What the task asks
Among the records below, one line contains "focal_35mm: 26"; copy that line and all that follow it, exactly as written.

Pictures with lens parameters

- Opening Delimiter -

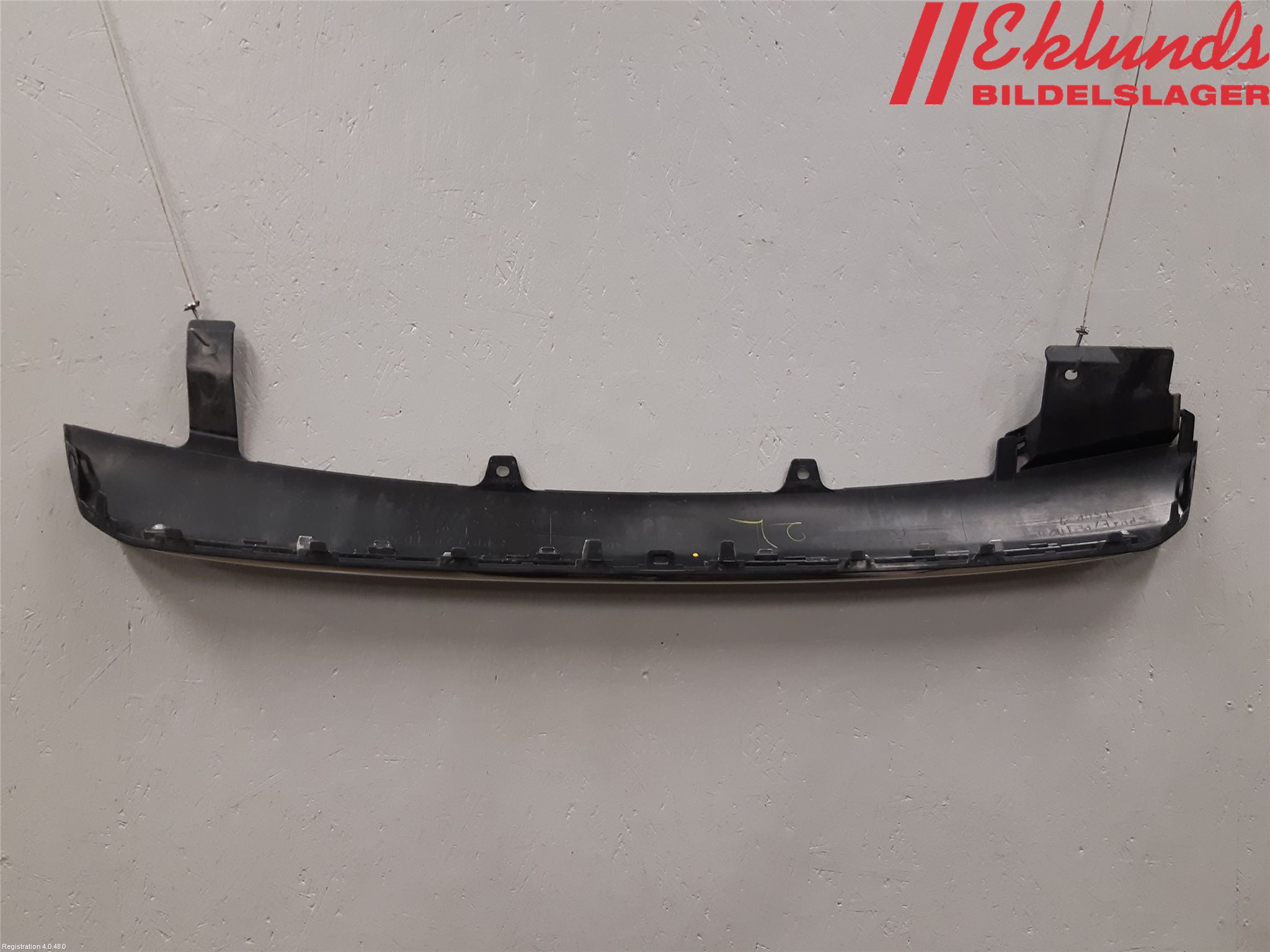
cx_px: 635
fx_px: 954
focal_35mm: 26
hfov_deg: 67.3
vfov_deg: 53.1
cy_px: 476
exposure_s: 1/50
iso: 160
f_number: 1.7
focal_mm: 3.93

- Closing Delimiter -

Exercise solution
focal_35mm: 26
hfov_deg: 67.3
vfov_deg: 53.1
cy_px: 476
exposure_s: 1/50
iso: 160
f_number: 1.7
focal_mm: 3.93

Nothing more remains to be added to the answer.